Dios se esfuerza por nosotros. Se preocupa de nosotros. Nos ama. Por eso no podernos sencillamente dejarlo de lado. Tenemos que amarlo con todo el corazón, con toda el alma y con todo nuestro pensamiento. Debemos apegamos a él por completo. No debemos dividir el corazón en una entrega parcial a él y en lo demás atar nuestro corazón a otras cosas. Por supuesto que también podemos amar a personas y disfrutar de un buen vaso de vino. Sin embargo, ninguna persona ni ningún vino, ni posesión, se debe convertir en competidor de Dios y ocupar el lugar de él en nuestro corazón.

Cuando Dios está aquí, y cuando todo lo que viene a nuestro encuentro procede de él, entonces también podemos amar de todo corazón a un ser humano y a las cosas.

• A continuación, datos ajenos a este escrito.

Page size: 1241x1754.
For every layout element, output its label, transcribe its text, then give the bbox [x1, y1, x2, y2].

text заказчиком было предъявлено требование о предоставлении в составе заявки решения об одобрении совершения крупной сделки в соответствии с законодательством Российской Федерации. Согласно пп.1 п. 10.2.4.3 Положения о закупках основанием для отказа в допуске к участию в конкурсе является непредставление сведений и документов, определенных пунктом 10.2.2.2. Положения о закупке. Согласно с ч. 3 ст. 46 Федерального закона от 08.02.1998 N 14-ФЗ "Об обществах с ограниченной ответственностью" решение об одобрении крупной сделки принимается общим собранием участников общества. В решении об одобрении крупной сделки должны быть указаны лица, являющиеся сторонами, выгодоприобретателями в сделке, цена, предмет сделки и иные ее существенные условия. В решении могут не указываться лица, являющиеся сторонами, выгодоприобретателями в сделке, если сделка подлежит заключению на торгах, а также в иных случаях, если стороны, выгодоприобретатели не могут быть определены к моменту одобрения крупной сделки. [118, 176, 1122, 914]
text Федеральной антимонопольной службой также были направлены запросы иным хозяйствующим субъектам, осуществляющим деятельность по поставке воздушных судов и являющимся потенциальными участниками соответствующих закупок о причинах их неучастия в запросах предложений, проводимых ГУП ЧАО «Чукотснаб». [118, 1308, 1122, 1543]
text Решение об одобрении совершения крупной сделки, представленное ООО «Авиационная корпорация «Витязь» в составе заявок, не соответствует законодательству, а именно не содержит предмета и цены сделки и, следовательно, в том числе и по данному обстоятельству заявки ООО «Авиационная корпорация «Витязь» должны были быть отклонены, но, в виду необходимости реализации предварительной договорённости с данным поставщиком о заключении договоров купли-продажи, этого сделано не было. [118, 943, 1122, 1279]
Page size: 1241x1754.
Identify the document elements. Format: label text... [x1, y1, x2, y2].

Pues en esos casos no ocupan en nosotros el lugar de Dios. Entonces no tenemos a otros dioses con nosotros, sino que amamos esta realidad como don de Dios y creado por él.

Sólo el que ha acogido a Dios en su corazón, y se ha sentido conmovido por él, interpretará el primer mandamiento como un camino hacia la libertad. Tendrá que velar para que nunca olvide a este Dios, que ha ido a su encuentro, sino que siempre tendrá que contar con que Dios está aquí. Cuando esto impregne mi realidad más profunda, mi vida se arreglará, respiraré con alivio y me sentiré liberado de todos los dioses del mundo.

Anselm Grün, “Los diez mandamientos, camino hacia la libertad”.